Depuis au moins «Poulet N° 728120», vie et mort furtives d’une volaille bien avant la peur panique de grippe aviaire, on sait que Katerine n’a jamais craint le grotesque. Le chanteur a toujours su cultiver comme peu sa folie et sa créativité, explorer des territoires aussi inattendus que saugrenus. Et surtout, Katerine sait jouir sans complexe des futilités de l’existence. Comme l’ont prouvé ses moqueries de VIP ou son délire paranoïaque autour d’une blonde qui s’avérait être Marine Le Pen. Avec Philippe Katerine, le Vendéen franchit un cap supplémentaire dans la mise en scène des insignifiances en taillant ses textes et ­slogans jusqu’à l’os, voire en préférant l’onomatopée au verbe, dans des morceaux toqués.
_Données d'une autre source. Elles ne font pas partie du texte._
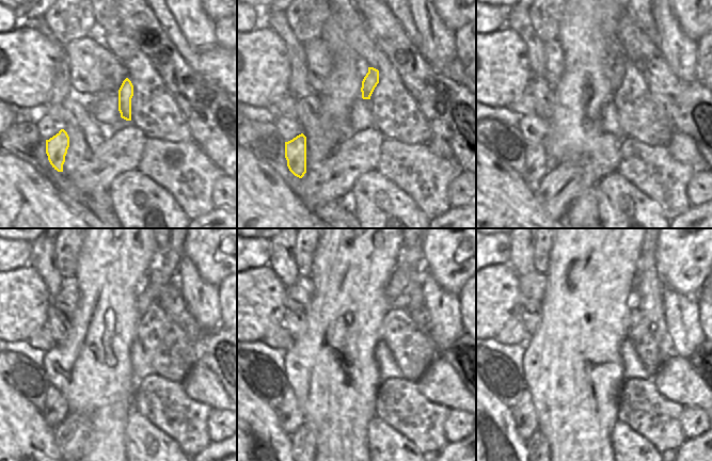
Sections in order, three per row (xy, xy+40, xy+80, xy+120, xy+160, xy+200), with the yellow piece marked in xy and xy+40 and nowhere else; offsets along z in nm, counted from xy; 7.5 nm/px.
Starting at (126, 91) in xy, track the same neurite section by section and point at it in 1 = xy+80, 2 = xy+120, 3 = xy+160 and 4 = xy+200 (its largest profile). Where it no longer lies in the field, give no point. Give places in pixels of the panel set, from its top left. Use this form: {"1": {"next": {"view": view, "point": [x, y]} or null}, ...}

Un minimum syndical assez décapant, découpé en 26 saynètes où il loue à nouveau les vertus de l’oisiveté avec ce «Non, je ne voudrais plus jamais travailler/Plutôt crever» («La Banane») ou débite l’alphabet après avoir jadis déjà énuméré des chiffres sans queue ni tête. On rit ici fréquemment, partagé entre l’envie de crier au génie ou de hurler à l’escroquerie. En Facteur Cheval facétieux de la chanson francophone, et à mille lieues de ses stéréotypes et joliesses, Katerine a souvent chéri les répétitions, les agencements et formules improbables. Cette fois, il en abuse jusqu’à l’extrême. ­Remettant en question un brin vulgairement la sainte trinité tricolore «Liberté, égalité, fraternité» ou réitérant le coup de son fameux «Je vous emmerde» par «Bonjour, je suis la reine d’Angleterre et je vous chie à la raie». Pour trousser ses morceaux de peu, il va jusqu’à s’appuyer sur la simple signature phonique de Windows XP, sur son prénom, une moustache ou des bisous.

Scatologie, exhibitionnisme, travestissement, schizophrénie, frivolité, dadaïsme, absurdité, grossièreté, rien n’effraie Katerine. Les tabous n’ont pas cours dans ce septième album studio qui rappelle les collages démoniaques découverts au fil de Doublez votre mémoire (Denoël, 2007), journal graphique en forme de carnet de bord de sa délirante tournée ­Robots après tout. Evidemment, dans ses jeux de rôle où il fait chanter ses parents alors qu’il leur déclare vouloir tourner un film «avec une femme nue et des handicapés», Katerine se moque autant de lui que des autres. L’historique désinvolture pop et ludique de Katerine depuis dix-huit ans vire ici à l’aberration quasi permanente, d’où n’émergent que de rares plages ressemblant à des chansons conventionnelles.

Manière d’art brut musical, ­Philippe Katerine ne laisse en revanche jamais entrevoir directement de profondeur de champ derrière ses extravagances: hormis peut-être sur «Juifs arabes». A l’inverse de Robots après tout où se nichait davantage de sens derrière la forme et les formules anecdotiques. Mais peut-être que sans ­jamais censurer ce qui lui passe par la tête, Katerine s’est-il juste fait le miroir de la vacuité contemporaine. Génie ou escroc? La réponse se trouverait-elle dans «Morts-vivants» et sa litanie d’un panthéon artistique: Duchamp, Picasso, Henri Michaux, Tarantino, ­Lennon, Daft Punk, Satie, Jean Eustache, etc.?

L'album Philippe Katerine (Barclay) est paru en septembre 2010

Cet article est paru dans le Quotidien Le Temps le 25 septembre 2010

Commentaires

  • Encore un autre qui a fait un tube avant de se noyer dans la mer de l’oubli musical. Je pensais qu’il allait percer dans son univers. Dommage. Très bon blog en passant.